Stored dataset items
==*==

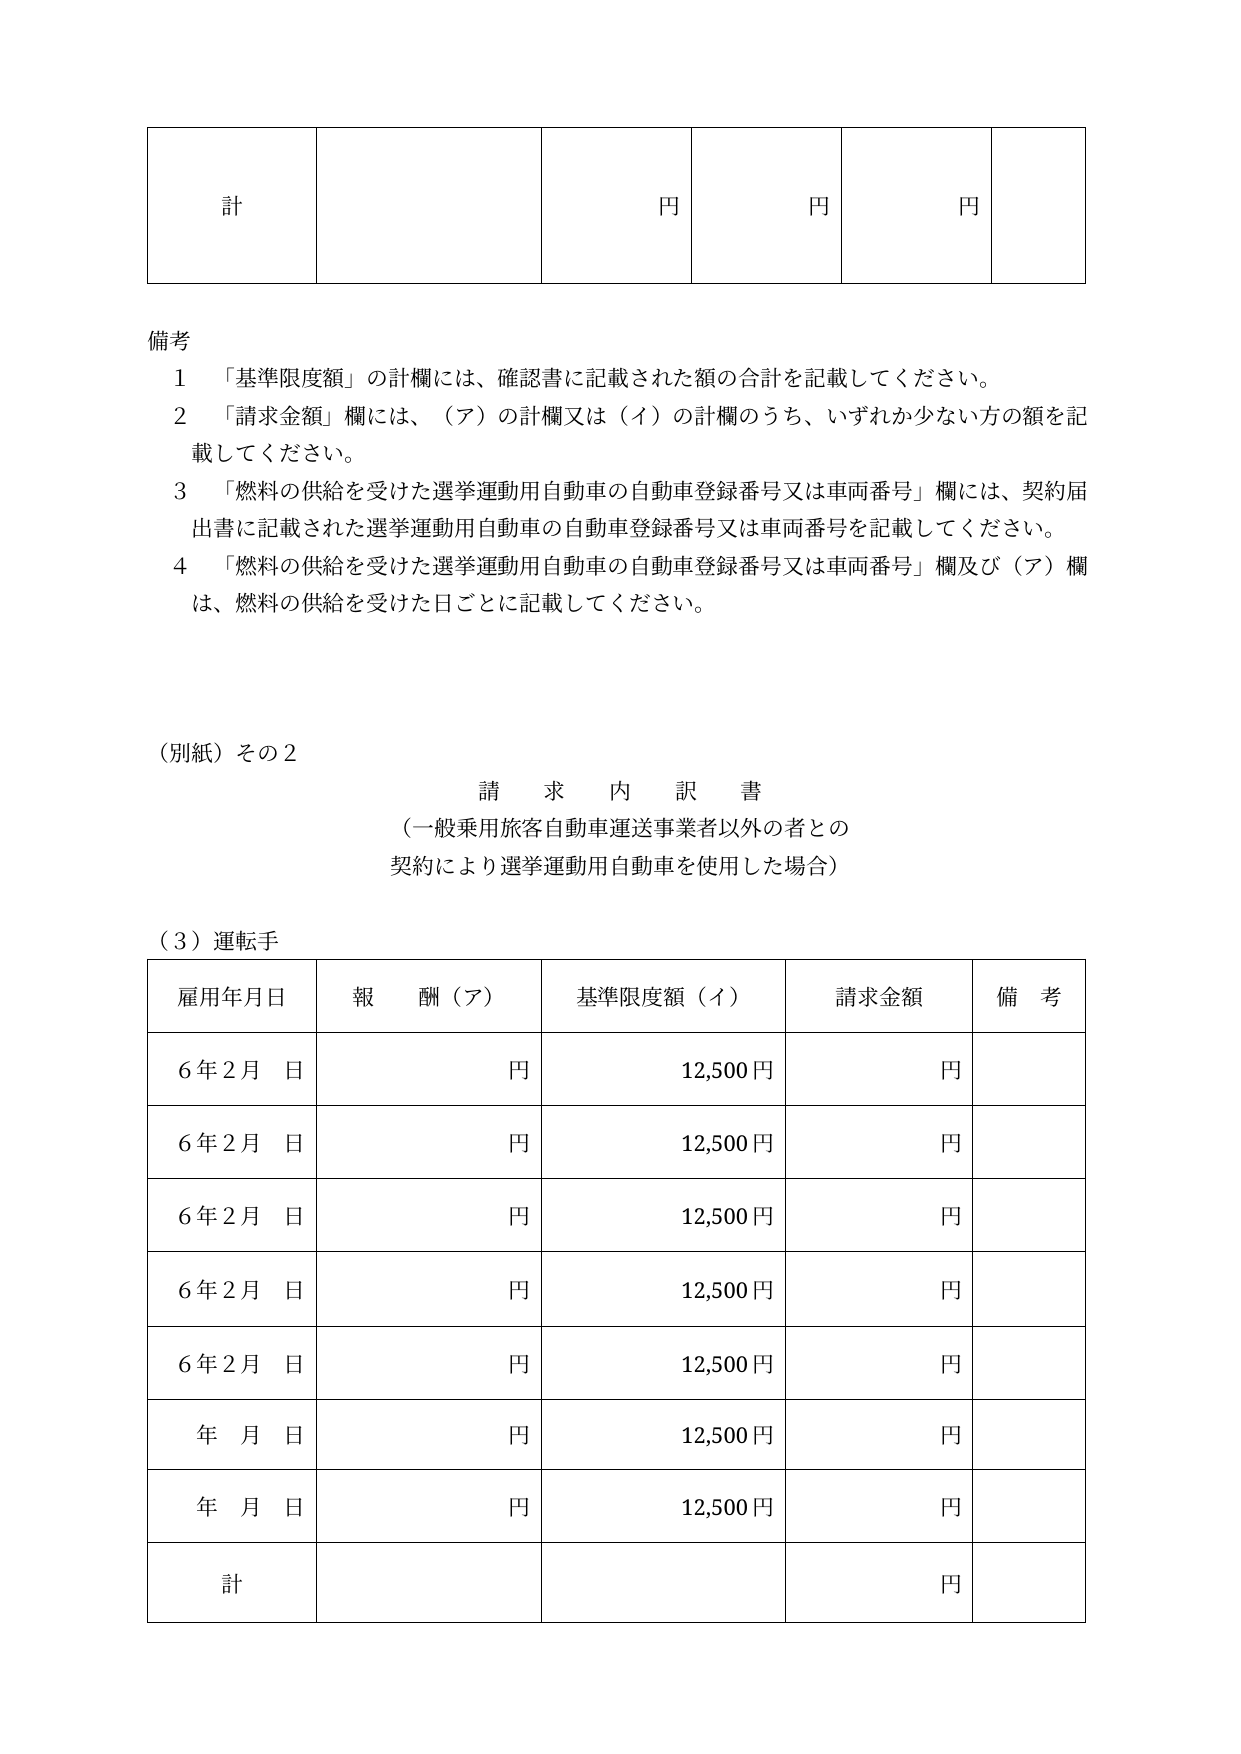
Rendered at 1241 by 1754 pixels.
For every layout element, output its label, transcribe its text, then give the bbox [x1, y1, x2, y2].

table_cell 円 [317, 1252, 541, 1326]
table_cell 円 [786, 1033, 972, 1105]
text （別紙）その２ [148, 733, 1092, 771]
table_cell 12,500円 [542, 1179, 785, 1251]
table_cell 円 [786, 1400, 972, 1469]
table_cell 12,500円 [542, 1106, 785, 1178]
table_cell 円 [317, 1179, 541, 1251]
table_cell 円 [786, 1252, 972, 1326]
text 備考 [148, 321, 1092, 358]
table_cell 円 [542, 128, 691, 282]
table_cell 12,500円 [542, 1033, 785, 1105]
table_cell 12,500円 [542, 1327, 785, 1399]
table_cell [317, 128, 541, 282]
table_cell 計 [148, 128, 316, 282]
table_cell ６年２月 日 [148, 1106, 316, 1178]
table_cell [973, 1252, 1085, 1326]
table_cell 円 [786, 1543, 972, 1622]
text ４ 「燃料の供給を受けた選挙運動用自動車の自動車登録番号又は車両番号」欄及び（ア）欄は、燃料の供給を受けた日ごとに記載してください。 [148, 546, 1092, 621]
table_cell [973, 1470, 1085, 1542]
table_cell [973, 1543, 1085, 1622]
text １ 「基準限度額」の計欄には、確認書に記載された額の合計を記載してください。 [148, 358, 1092, 396]
table_cell [317, 1543, 541, 1622]
table_cell 円 [786, 1327, 972, 1399]
table_header 請求金額 [786, 960, 972, 1032]
text 契約により選挙運動用自動車を使用した場合） [148, 846, 1092, 883]
table_cell 円 [317, 1470, 541, 1542]
table_cell ６年２月 日 [148, 1327, 316, 1399]
text ３ 「燃料の供給を受けた選挙運動用自動車の自動車登録番号又は車両番号」欄には、契約届出書に記載された選挙運動用自動車の自動車登録番号又は車両番号を記載してください。 [148, 471, 1092, 546]
table_cell ６年２月 日 [148, 1252, 316, 1326]
table_header 基準限度額（イ） [542, 960, 785, 1032]
table_cell 12,500円 [542, 1252, 785, 1326]
table_cell 年 月 日 [148, 1470, 316, 1542]
table_cell 円 [317, 1106, 541, 1178]
table_cell [992, 128, 1085, 282]
text 請 求 内 訳 書 [148, 771, 1092, 808]
table_cell [973, 1179, 1085, 1251]
table_header 報 酬（ア） [317, 960, 541, 1032]
table_cell 円 [786, 1470, 972, 1542]
table_cell [973, 1400, 1085, 1469]
table_header 雇用年月日 [148, 960, 316, 1032]
table_cell 円 [692, 128, 841, 282]
text （一般乗用旅客自動車運送事業者以外の者との [148, 808, 1092, 846]
table_cell [973, 1327, 1085, 1399]
table_cell 円 [317, 1033, 541, 1105]
table_cell ６年２月 日 [148, 1179, 316, 1251]
table_cell 円 [842, 128, 991, 282]
table_cell 12,500円 [542, 1400, 785, 1469]
table_cell [973, 1106, 1085, 1178]
text （３）運転手 [148, 921, 1092, 958]
table_cell [542, 1543, 785, 1622]
table_cell 円 [786, 1179, 972, 1251]
table_cell [973, 1033, 1085, 1105]
table_cell 年 月 日 [148, 1400, 316, 1469]
table_cell 12,500円 [542, 1470, 785, 1542]
table_cell ６年２月 日 [148, 1033, 316, 1105]
table_cell 円 [317, 1327, 541, 1399]
table_cell 円 [786, 1106, 972, 1178]
text ２ 「請求金額」欄には、（ア）の計欄又は（イ）の計欄のうち、いずれか少ない方の額を記載してください。 [148, 396, 1092, 471]
table_cell 円 [317, 1400, 541, 1469]
table_cell 計 [148, 1543, 316, 1622]
table_header 備 考 [973, 960, 1085, 1032]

==*==

ABOUT THIS TASK: Give the number of lines above containing the word "請求金額", with no other text.

OUTPUT FOR THIS TASK: 2